Currently, the EU commission and the ECB heed too much to the concerns of the commercial banking industry that sees its traditional business model under stress (Photo: alles-schumpf)
The digital euro is a great opportunity to address real problems, such as lack of access to digital payments, fragmentation of the European payment infrastructure and financial fragility. A key feature of the digital euro is that it is an inherently stable form of money that could, in the long run, become the stable backbone of the monetary and financial system.
However, realizing this potential will require a much higher limit than the €3,000-4,000 currently proposed by the European Central Bank (ECB).
Much wider access to digital euros would not only improve stability but also subject banks to market competition. If considerably more funds are moved from bank deposits to digital euro accounts, banks will have to seek out alternative funding sources, mainly long-term debt and equity. This may increase funding costs and reduce credit, but that credit will now come at a price that reflects its true risks and avoids the problem that banks privatise profits and collectivise losses. Market discipline will then make banks and the banking system more stable and resilient in the long run.

---------------

#### QUESTIONS ON THE MATERIAL:
1. Condense the paragraph of the digital euro passage that begins "Much wider access to digital euros" into a short bulleted list that retains its main facts.
2. Extract the portion of the digital euro passage from "The digital euro is a" to "and financial system.", reproducing it word for word.
Base every response solely on the digital euro passage.

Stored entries
---------------

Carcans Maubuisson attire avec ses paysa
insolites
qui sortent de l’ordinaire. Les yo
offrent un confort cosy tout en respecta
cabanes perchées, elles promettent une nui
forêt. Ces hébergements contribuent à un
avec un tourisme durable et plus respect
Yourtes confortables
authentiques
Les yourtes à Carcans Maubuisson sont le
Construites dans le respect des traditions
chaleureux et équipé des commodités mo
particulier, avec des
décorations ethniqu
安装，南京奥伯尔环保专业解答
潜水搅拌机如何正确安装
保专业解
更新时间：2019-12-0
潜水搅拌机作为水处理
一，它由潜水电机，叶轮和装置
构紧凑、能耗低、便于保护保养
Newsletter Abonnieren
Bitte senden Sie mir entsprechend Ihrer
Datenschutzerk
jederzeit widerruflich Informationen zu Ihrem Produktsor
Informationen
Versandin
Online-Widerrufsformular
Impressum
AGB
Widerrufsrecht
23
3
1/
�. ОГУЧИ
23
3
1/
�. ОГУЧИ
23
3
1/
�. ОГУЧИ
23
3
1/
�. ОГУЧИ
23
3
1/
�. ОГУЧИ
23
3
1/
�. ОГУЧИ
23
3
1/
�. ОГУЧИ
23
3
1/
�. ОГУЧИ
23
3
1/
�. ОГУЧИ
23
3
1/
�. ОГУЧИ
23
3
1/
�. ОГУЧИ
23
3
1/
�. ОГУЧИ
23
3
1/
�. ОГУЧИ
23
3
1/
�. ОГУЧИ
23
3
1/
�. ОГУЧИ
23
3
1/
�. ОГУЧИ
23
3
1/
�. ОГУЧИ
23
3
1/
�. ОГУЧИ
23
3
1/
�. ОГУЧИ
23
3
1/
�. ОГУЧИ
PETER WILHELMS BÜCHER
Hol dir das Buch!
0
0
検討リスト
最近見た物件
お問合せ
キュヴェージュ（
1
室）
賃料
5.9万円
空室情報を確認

---------------

#### SOLUTIONS TO THE PROBLEMS:
1.
- Wider access to digital euros would improve stability and expose banks to market competition.
- If considerably more funds move from bank deposits to digital euro accounts, banks must turn to alternative funding, mainly long-term debt and equity.
- This may raise funding costs and reduce credit, but credit would then be priced according to its true risks, ending the privatization of profits and collectivization of losses.
- Market discipline would make banks and the banking system more stable and resilient in the long run.

2.
The digital euro is a great opportunity to address real problems, such as lack of access to digital payments, fragmentation of the European payment infrastructure and financial fragility. A key feature of the digital euro is that it is an inherently stable form of money that could, in the long run, become the stable backbone of the monetary and financial system.